World stocks held near two-week highs as investors bet on a worldwide wave of central bank stimulus, with expectations growing that the US and the eurozone may deliver interest rate cuts as early as July.
Markets have been fired up by European Central Bank president Mario Draghi's Tuesday volte-face on policy easing. In one of the biggest policy reversals of his eight-year tenure, Draghi flagged more easing if inflation failed to pick up.
But some caution seeped in after the previous day's frenzy.
German and US bond yields, which hit record lows and two-year lows respectively after Draghi's comments, inched around three basis points higher on the day.

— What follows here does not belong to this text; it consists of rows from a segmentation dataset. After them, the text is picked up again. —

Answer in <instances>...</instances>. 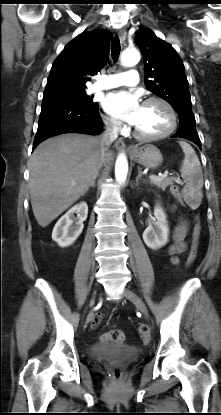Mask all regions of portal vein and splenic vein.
<instances>
[{"mask_svg":"<svg viewBox=\"0 0 221 415\" xmlns=\"http://www.w3.org/2000/svg\"><path fill=\"white\" fill-rule=\"evenodd\" d=\"M168 171H166V172H164L163 174H159L158 176L157 175H150L149 176V178L151 179V180H157V179H159V178H164V177H167L168 176ZM173 179L177 182V183H181V180H180V178L179 177H173Z\"/></svg>","mask_w":221,"mask_h":415,"instance_id":"portal-vein-and-splenic-vein-1","label":"portal vein and splenic vein"}]
</instances>
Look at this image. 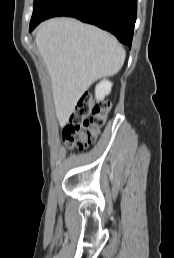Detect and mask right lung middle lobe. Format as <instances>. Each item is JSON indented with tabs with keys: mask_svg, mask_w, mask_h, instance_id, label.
I'll return each mask as SVG.
<instances>
[{
	"mask_svg": "<svg viewBox=\"0 0 174 258\" xmlns=\"http://www.w3.org/2000/svg\"><path fill=\"white\" fill-rule=\"evenodd\" d=\"M59 0H34L33 14L30 21V31H32L46 17L48 11Z\"/></svg>",
	"mask_w": 174,
	"mask_h": 258,
	"instance_id": "dd1d6c3e",
	"label": "right lung middle lobe"
}]
</instances>
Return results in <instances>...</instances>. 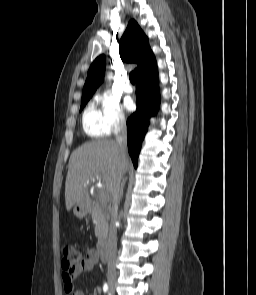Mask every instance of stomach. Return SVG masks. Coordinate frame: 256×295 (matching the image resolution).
<instances>
[{
  "label": "stomach",
  "mask_w": 256,
  "mask_h": 295,
  "mask_svg": "<svg viewBox=\"0 0 256 295\" xmlns=\"http://www.w3.org/2000/svg\"><path fill=\"white\" fill-rule=\"evenodd\" d=\"M73 213L77 218L82 219L87 215L88 209L84 203H78L74 206Z\"/></svg>",
  "instance_id": "1"
}]
</instances>
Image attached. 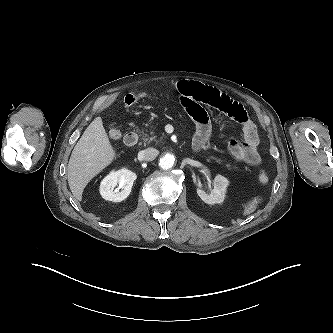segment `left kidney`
Segmentation results:
<instances>
[{"label":"left kidney","instance_id":"1","mask_svg":"<svg viewBox=\"0 0 333 333\" xmlns=\"http://www.w3.org/2000/svg\"><path fill=\"white\" fill-rule=\"evenodd\" d=\"M229 181L222 175H216L214 179V189L210 194H207L201 188L197 189L198 196L207 204H221L225 199L226 188Z\"/></svg>","mask_w":333,"mask_h":333}]
</instances>
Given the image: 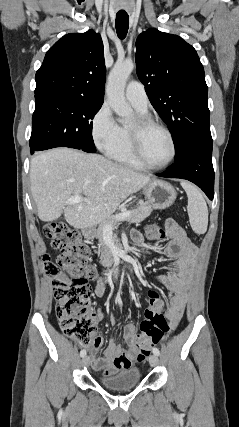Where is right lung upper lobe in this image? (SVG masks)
<instances>
[{
	"mask_svg": "<svg viewBox=\"0 0 239 427\" xmlns=\"http://www.w3.org/2000/svg\"><path fill=\"white\" fill-rule=\"evenodd\" d=\"M104 47L93 30L67 34L46 53L37 71L35 100L72 99L103 103Z\"/></svg>",
	"mask_w": 239,
	"mask_h": 427,
	"instance_id": "obj_1",
	"label": "right lung upper lobe"
}]
</instances>
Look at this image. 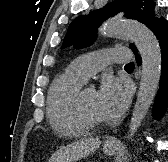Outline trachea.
<instances>
[{
  "label": "trachea",
  "instance_id": "1",
  "mask_svg": "<svg viewBox=\"0 0 168 162\" xmlns=\"http://www.w3.org/2000/svg\"><path fill=\"white\" fill-rule=\"evenodd\" d=\"M125 67H134V63L131 62V63H129V64H126Z\"/></svg>",
  "mask_w": 168,
  "mask_h": 162
}]
</instances>
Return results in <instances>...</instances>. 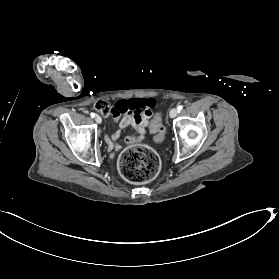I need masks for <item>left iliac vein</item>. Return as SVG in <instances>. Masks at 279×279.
Segmentation results:
<instances>
[{
    "label": "left iliac vein",
    "mask_w": 279,
    "mask_h": 279,
    "mask_svg": "<svg viewBox=\"0 0 279 279\" xmlns=\"http://www.w3.org/2000/svg\"><path fill=\"white\" fill-rule=\"evenodd\" d=\"M177 114H178V110L176 108H172L169 112V115H170L171 118L176 117Z\"/></svg>",
    "instance_id": "1"
}]
</instances>
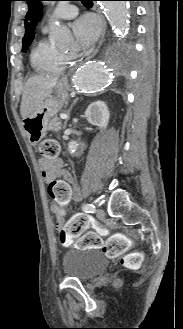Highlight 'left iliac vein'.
<instances>
[{"label": "left iliac vein", "mask_w": 183, "mask_h": 329, "mask_svg": "<svg viewBox=\"0 0 183 329\" xmlns=\"http://www.w3.org/2000/svg\"><path fill=\"white\" fill-rule=\"evenodd\" d=\"M96 216H97L98 219H104L105 212L102 209H97L96 210Z\"/></svg>", "instance_id": "1"}]
</instances>
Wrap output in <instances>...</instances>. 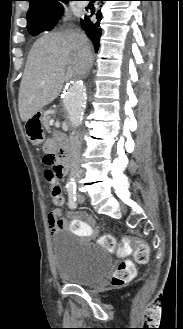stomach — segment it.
<instances>
[{"mask_svg": "<svg viewBox=\"0 0 183 329\" xmlns=\"http://www.w3.org/2000/svg\"><path fill=\"white\" fill-rule=\"evenodd\" d=\"M36 115H39L40 118H42L43 111H42V110L38 111V113H37ZM29 137H31V136H29ZM43 140H44V136L42 135L41 138H38V139H31V142H32V143H35V144H38V143L43 142Z\"/></svg>", "mask_w": 183, "mask_h": 329, "instance_id": "stomach-1", "label": "stomach"}]
</instances>
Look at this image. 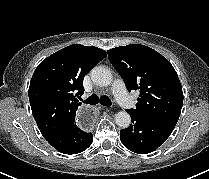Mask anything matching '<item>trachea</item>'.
<instances>
[{"label":"trachea","instance_id":"trachea-1","mask_svg":"<svg viewBox=\"0 0 209 179\" xmlns=\"http://www.w3.org/2000/svg\"><path fill=\"white\" fill-rule=\"evenodd\" d=\"M84 102L87 104H91V105H96V104H98V102H100L104 106H111L112 105L110 99H108L107 97L98 98L96 94H92Z\"/></svg>","mask_w":209,"mask_h":179}]
</instances>
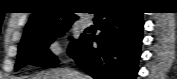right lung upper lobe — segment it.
Wrapping results in <instances>:
<instances>
[{
    "instance_id": "cb5924a9",
    "label": "right lung upper lobe",
    "mask_w": 177,
    "mask_h": 79,
    "mask_svg": "<svg viewBox=\"0 0 177 79\" xmlns=\"http://www.w3.org/2000/svg\"><path fill=\"white\" fill-rule=\"evenodd\" d=\"M76 19V15L70 11L69 7L55 1H40L34 7L32 16L25 27L23 38L42 29L72 24Z\"/></svg>"
}]
</instances>
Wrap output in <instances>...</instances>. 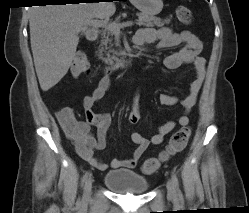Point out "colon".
Wrapping results in <instances>:
<instances>
[{"instance_id":"obj_1","label":"colon","mask_w":249,"mask_h":213,"mask_svg":"<svg viewBox=\"0 0 249 213\" xmlns=\"http://www.w3.org/2000/svg\"><path fill=\"white\" fill-rule=\"evenodd\" d=\"M176 15L178 19L186 25H189L192 22V12L186 6H179L176 9ZM89 70L90 65L86 56L83 53H76L71 67L73 76L78 77L82 74L88 73ZM190 135L191 128L188 126H184L176 131L171 136L165 150L162 152L159 158L148 159L144 161L142 164V171L145 174L154 173L160 167L162 162L168 160L170 157L176 155L185 148Z\"/></svg>"}]
</instances>
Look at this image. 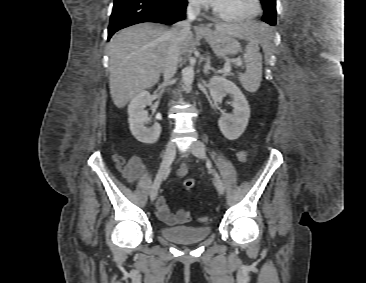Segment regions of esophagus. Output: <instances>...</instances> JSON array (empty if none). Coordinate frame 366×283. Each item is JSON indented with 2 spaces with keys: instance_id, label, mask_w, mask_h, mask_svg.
Listing matches in <instances>:
<instances>
[{
  "instance_id": "34e87169",
  "label": "esophagus",
  "mask_w": 366,
  "mask_h": 283,
  "mask_svg": "<svg viewBox=\"0 0 366 283\" xmlns=\"http://www.w3.org/2000/svg\"><path fill=\"white\" fill-rule=\"evenodd\" d=\"M198 29L200 30V31H204V32H206V31H208L209 29H208V27H206L204 24H199L198 25Z\"/></svg>"
}]
</instances>
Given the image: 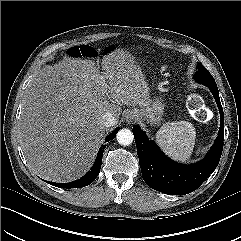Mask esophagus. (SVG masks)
I'll list each match as a JSON object with an SVG mask.
<instances>
[{
    "label": "esophagus",
    "instance_id": "1",
    "mask_svg": "<svg viewBox=\"0 0 241 241\" xmlns=\"http://www.w3.org/2000/svg\"><path fill=\"white\" fill-rule=\"evenodd\" d=\"M135 120H136L135 115H130V116L127 118V121H128L129 123H133Z\"/></svg>",
    "mask_w": 241,
    "mask_h": 241
}]
</instances>
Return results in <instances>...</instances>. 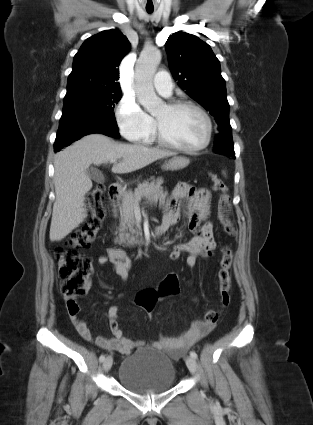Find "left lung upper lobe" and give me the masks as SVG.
Instances as JSON below:
<instances>
[{"mask_svg":"<svg viewBox=\"0 0 313 425\" xmlns=\"http://www.w3.org/2000/svg\"><path fill=\"white\" fill-rule=\"evenodd\" d=\"M165 47L178 85L215 117L220 133L231 132L226 83L210 46L192 34L177 32L168 38ZM218 153L234 154L233 141L220 147Z\"/></svg>","mask_w":313,"mask_h":425,"instance_id":"1","label":"left lung upper lobe"}]
</instances>
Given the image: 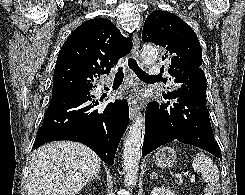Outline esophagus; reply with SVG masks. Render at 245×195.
I'll use <instances>...</instances> for the list:
<instances>
[{
  "instance_id": "esophagus-1",
  "label": "esophagus",
  "mask_w": 245,
  "mask_h": 195,
  "mask_svg": "<svg viewBox=\"0 0 245 195\" xmlns=\"http://www.w3.org/2000/svg\"><path fill=\"white\" fill-rule=\"evenodd\" d=\"M131 55L137 61L140 59V40H139V37L137 34H134V36H133V48H132ZM128 73H129L130 77L132 78V80H135L134 73L131 70L128 71ZM128 105H129L130 119L134 120V118L138 112L139 106H138L137 100L131 94L128 97Z\"/></svg>"
}]
</instances>
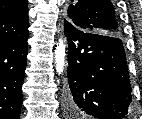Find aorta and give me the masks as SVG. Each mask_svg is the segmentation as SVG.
<instances>
[{
	"label": "aorta",
	"instance_id": "obj_1",
	"mask_svg": "<svg viewBox=\"0 0 142 119\" xmlns=\"http://www.w3.org/2000/svg\"><path fill=\"white\" fill-rule=\"evenodd\" d=\"M55 64L57 73L61 74L64 70L65 64V44L61 39L59 40V43L55 49Z\"/></svg>",
	"mask_w": 142,
	"mask_h": 119
}]
</instances>
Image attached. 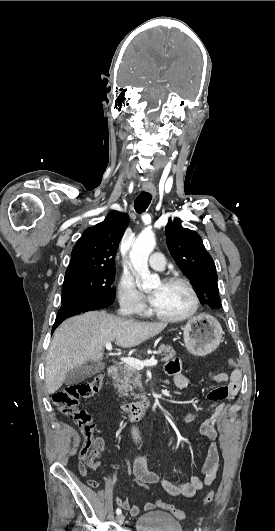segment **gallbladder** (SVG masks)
<instances>
[{
	"label": "gallbladder",
	"instance_id": "bac80fb5",
	"mask_svg": "<svg viewBox=\"0 0 275 531\" xmlns=\"http://www.w3.org/2000/svg\"><path fill=\"white\" fill-rule=\"evenodd\" d=\"M104 367V363H84L81 367H75L72 371H68L64 383L65 385H79L85 379H89V377H93L96 373H100Z\"/></svg>",
	"mask_w": 275,
	"mask_h": 531
}]
</instances>
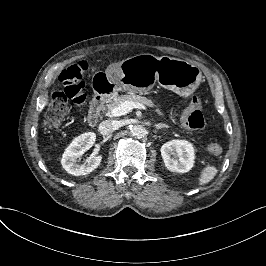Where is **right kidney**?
Returning a JSON list of instances; mask_svg holds the SVG:
<instances>
[{
  "mask_svg": "<svg viewBox=\"0 0 266 266\" xmlns=\"http://www.w3.org/2000/svg\"><path fill=\"white\" fill-rule=\"evenodd\" d=\"M95 140V133L86 132L75 137L70 145L66 148L64 153L67 154L74 162L75 176L89 174L100 164L102 159L101 156H94L88 159L84 164H77V159L94 145Z\"/></svg>",
  "mask_w": 266,
  "mask_h": 266,
  "instance_id": "ca27d5eb",
  "label": "right kidney"
}]
</instances>
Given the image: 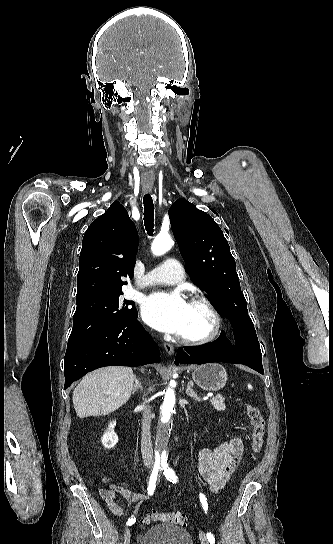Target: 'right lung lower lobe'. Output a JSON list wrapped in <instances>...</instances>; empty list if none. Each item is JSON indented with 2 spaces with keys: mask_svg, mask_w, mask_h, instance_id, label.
<instances>
[{
  "mask_svg": "<svg viewBox=\"0 0 333 544\" xmlns=\"http://www.w3.org/2000/svg\"><path fill=\"white\" fill-rule=\"evenodd\" d=\"M138 314L117 326L67 345L64 358L65 386L100 367L139 366L161 361L154 340L137 320Z\"/></svg>",
  "mask_w": 333,
  "mask_h": 544,
  "instance_id": "right-lung-lower-lobe-1",
  "label": "right lung lower lobe"
}]
</instances>
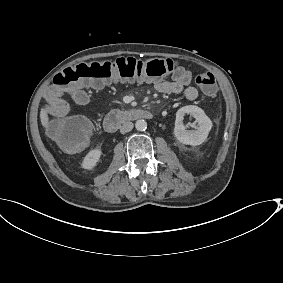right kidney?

European shares slipped off six-week highs and Wall Street futures indicated a slightly weaker opening on Wednesday.
Some of the trepidation is down to expectations that US Federal Reserve would follow the lead of the European Central Bank and open the door to future rate cuts.
"We see now that central banks will try assertively to generate inflation so this would reinforce our positivity on risk assets overall," said Justin Onuekwusi, portfolio manager at Legal & General Investment Management.
Market sentiment has been buoyed also by news that Trump will meet Chinese leader Xi Jinping at the G20 summit this month, even though many doubt the two men can reach a breakthrough on ending their trade dispute.
MSCI's global equity index rose 0.4pc, adding to Tuesday's 1pc gain, as Asian shares excluding Japan followed the lead of their European and US counterparts to jump almost 2pc - their biggest one-day rally since January.
Tokyo and Shanghai also climbed almost 2pc while Australia's main bourse hit an 11-year high. New York's S&P500 jumped almost 1pc on Tuesday to approach recent record highs.
All eyes are now on the Fed, with chairman Jerome Powell holding a news conference after the announcement.
As for Europe, markets have almost fully priced a cut in September, though some analysts, such as those at Germany's Commerzbank, now say rates will be cut as early as July.